Leonardo and Steve Jobs

“Steve Jobs had difficulty letting go of a product until he had it perfected. He held up shipping the original Macintosh because the circuit board inside, which nobody will ever see, wasn’t beautiful enough. Eventually Jobs retreated from this obsessive perfection and embraced a new maxim, which his team taught him, which is, ‘real artists ship.’ Leonardo never fully embraced that real artists shipped. He held on to the Mona Lisa, St. Jerome in the Wilderness, St. John the Baptist. He believed in holding on to the product, and one of the lessons he teaches us is that, yes, real artists ship. You should try to finish the project, but every now and then, every once in a while in life, you should let the perfect be the enemy of the good.”

 

On the Mona Lisa

“You don’t get to paint the Mona Lisa unless you spend a lifetime appreciating the connections of patterns across from nature’s disciplines. … Right to the end of his life, he’s adding the tiniest layers of glaze stroke, so that it catches the light more perfectly. And it is the ultimate combination of all of his passions, from water to anatomy to art. He wanted to know everything that could possibly be known about everything there was to know about our cosmos, including how we fit into it. And the Mona Lisa is the culmination of that quest.”

 

On da Vinci and the internet age

“Leonardo da Vinci was extraordinarily lucky to be born the same year (1452) that Gutenberg opened his first commercial printing shop.

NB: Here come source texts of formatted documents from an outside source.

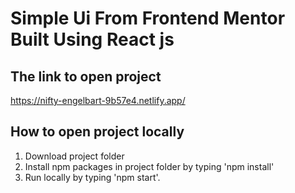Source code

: # Simple Ui From Frontend Mentor Built Using React js
## The link to open project
https://nifty-engelbart-9b57e4.netlify.app/

## How to open project locally
1. Download project folder
2. Install npm packages in project folder by typing 'npm install'
3. Run locally by typing 'npm start'.



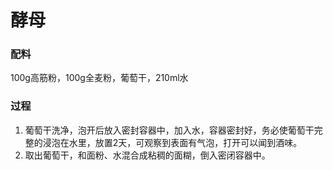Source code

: # 酵母

### 配料
100g高筋粉，100g全麦粉，葡萄干，210ml水

### 过程
1. 葡萄干洗净，泡开后放入密封容器中，加入水，容器密封好，务必使葡萄干完整的浸泡在水里，放置2天，可观察到表面有气泡，打开可以闻到酒味。
2. 取出葡萄干，和面粉、水混合成粘稠的面糊，倒入密闭容器中。
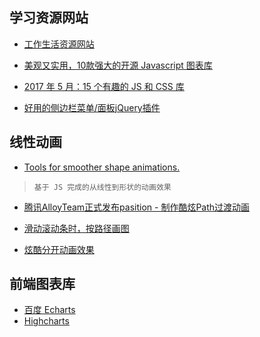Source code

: ## 学习资源网站
* [工作生活资源网站](http://www.suchso.com/)

* [美观又实用，10款强大的开源 Javascript 图表库](https://my.oschina.net/editorial-story/blog/844876)
* [2017 年 5 月：15 个有趣的 JS 和 CSS 库](https://zhuanlan.zhihu.com/p/26771146d)
* [好用的侧边栏菜单/面板jQuery插件](http://www.shejidaren.com/slider-menu-jquery-plugins.html)

## 线性动画
* [Tools for smoother shape animations.](https://github.com/veltman/flubber)<br/>
>`基于 JS 完成的从线性到形状的动画效果`
* [腾讯AlloyTeam正式发布pasition - 制作酷炫Path过渡动画](https://github.com/AlloyTeam/pasition)

* [滑动滚动条时，按路径画图](http://prinzhorn.github.io/skrollr/examples/path.html)

* [炫酷分开动画效果](http://everylastdrop.co.uk/)

## 前端图表库
* [百度 Echarts]()
* [Highcharts](https://www.highcharts.com/)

And so a kid like Leonardo, with no formal education, could teach himself anything he was interested in by searching out books. And we go through Leonardo’s notebooks and he keeps a list that gets bigger and bigger, grows to 400 to 500 books on everything from math to poetry, because the printing press has come around. He would be overjoyed at the concept of being alive at the time of the internet, where any topic that pricked your passion you could drill down on. Because that’s what he did; he geeked out, he drilled down.”